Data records
● ● ● ●
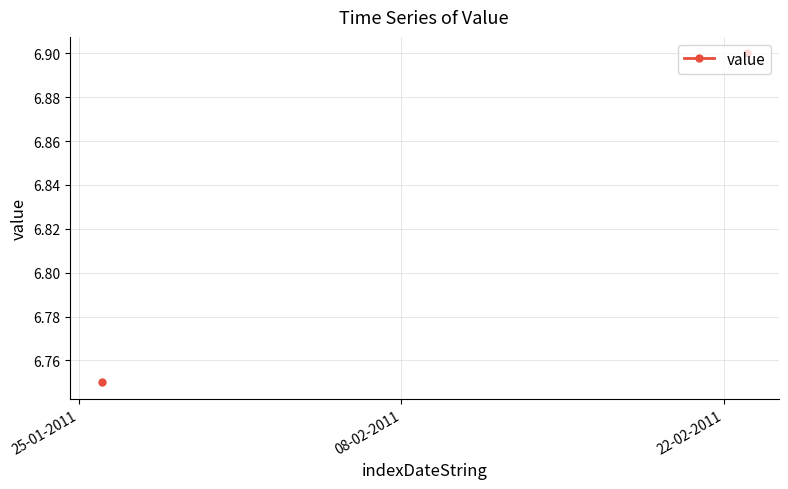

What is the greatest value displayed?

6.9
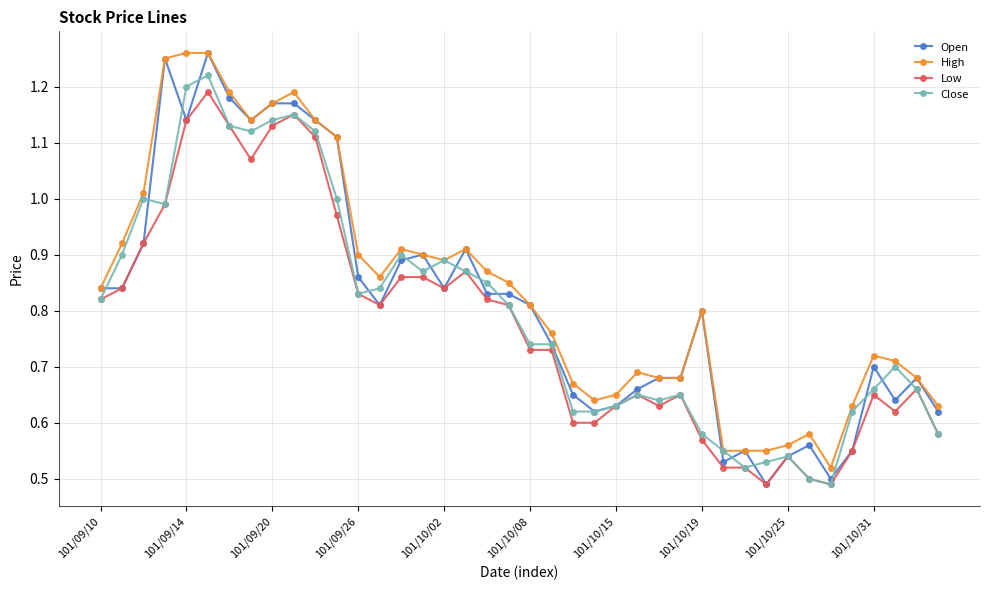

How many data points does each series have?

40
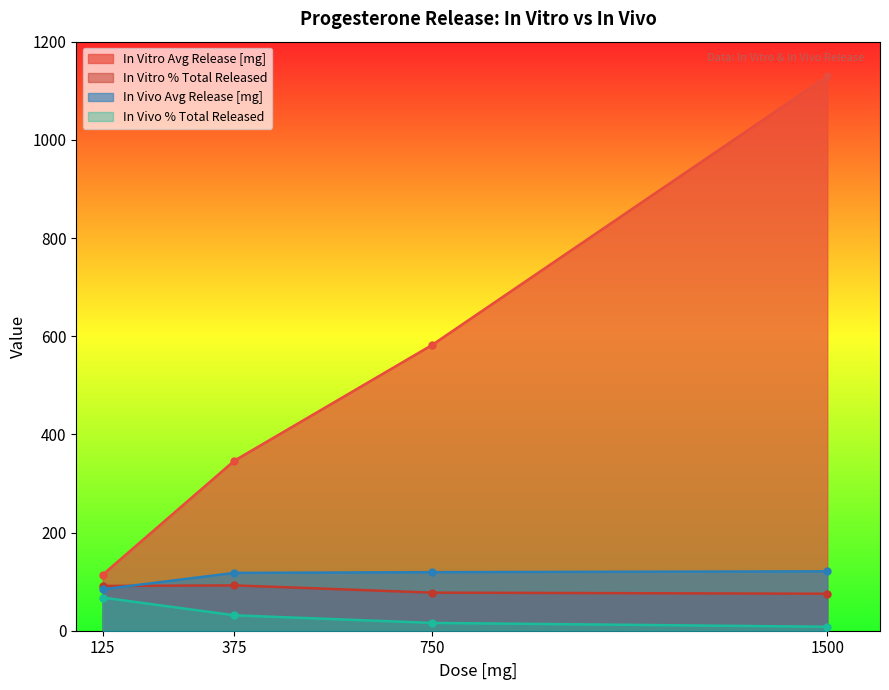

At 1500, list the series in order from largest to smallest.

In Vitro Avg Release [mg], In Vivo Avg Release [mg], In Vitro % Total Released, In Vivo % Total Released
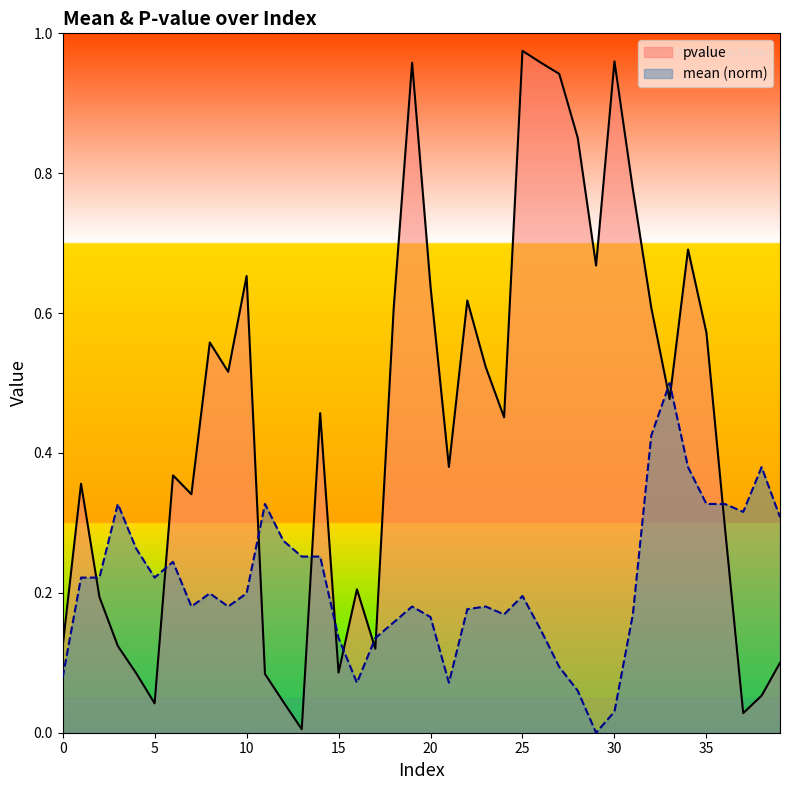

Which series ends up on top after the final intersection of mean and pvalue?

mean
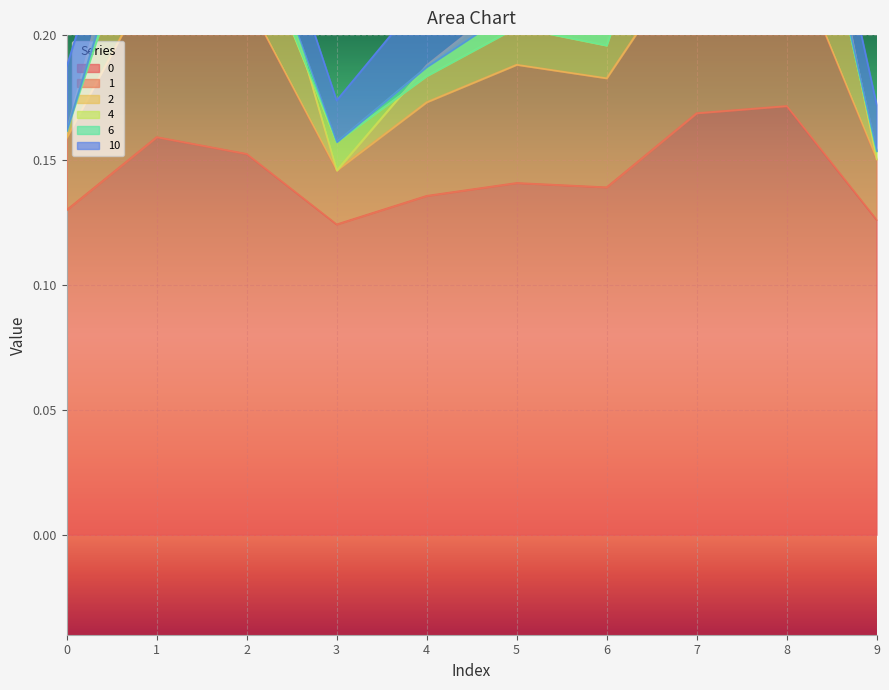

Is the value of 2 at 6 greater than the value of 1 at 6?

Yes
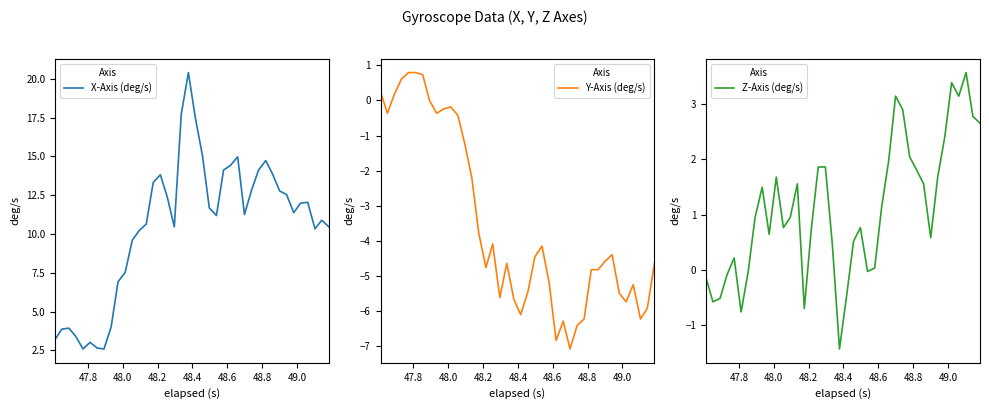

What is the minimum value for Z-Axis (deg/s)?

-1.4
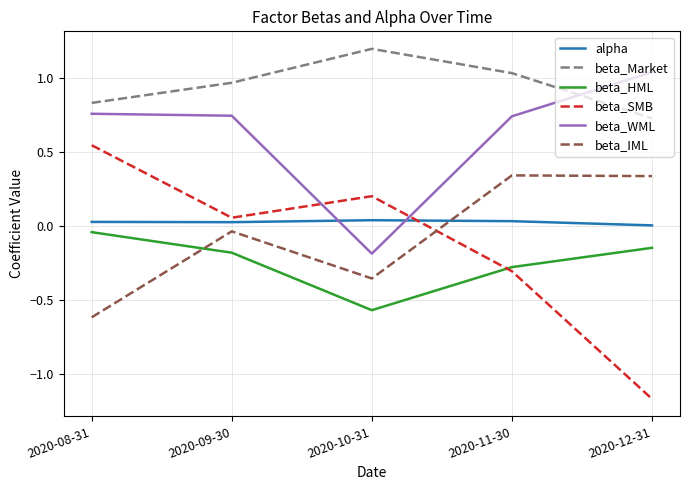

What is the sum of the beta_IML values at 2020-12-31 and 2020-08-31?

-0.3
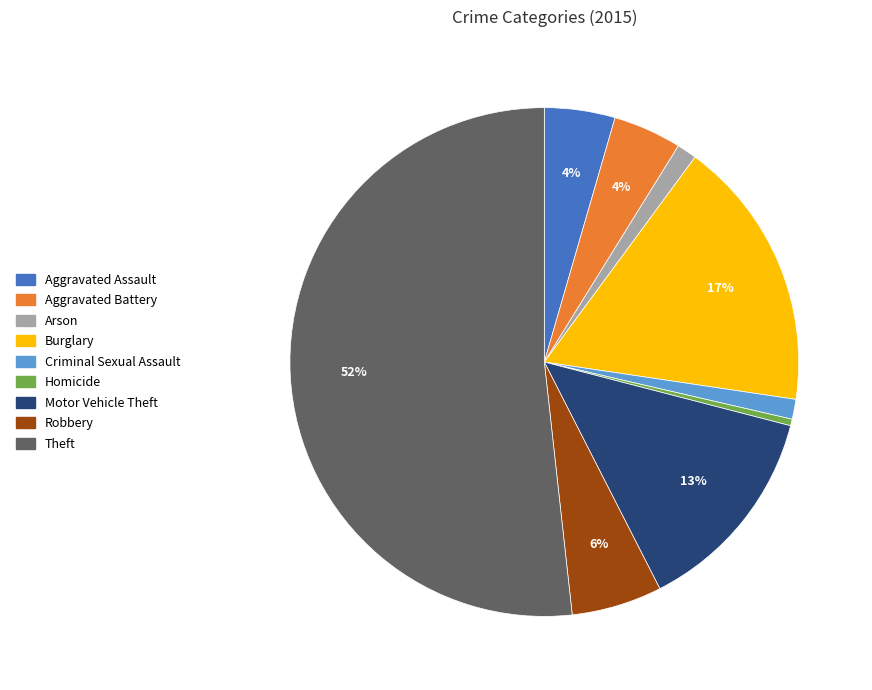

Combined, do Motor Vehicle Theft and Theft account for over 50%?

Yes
● ● ● ●
• Exercise goal: Convert the records above into a JSON list of strings, with each line as its own string. Omit blank lines and the picture lines.

• Response to this exercise:
[
  "What is the greatest value displayed?",
  "6.9",
  "How many data points does each series have?",
  "40",
  "At 1500, list the series in order from largest to smallest.",
  "In Vitro Avg Release [mg], In Vivo Avg Release [mg], In Vitro % Total Released, In Vivo % Total Released",
  "Which series ends up on top after the final intersection of mean and pvalue?",
  "mean",
  "Is the value of 2 at 6 greater than the value of 1 at 6?",
  "Yes",
  "What is the minimum value for Z-Axis (deg/s)?",
  "-1.4",
  "What is the sum of the beta_IML values at 2020-12-31 and 2020-08-31?",
  "-0.3",
  "Combined, do Motor Vehicle Theft and Theft account for over 50%?",
  "Yes"
]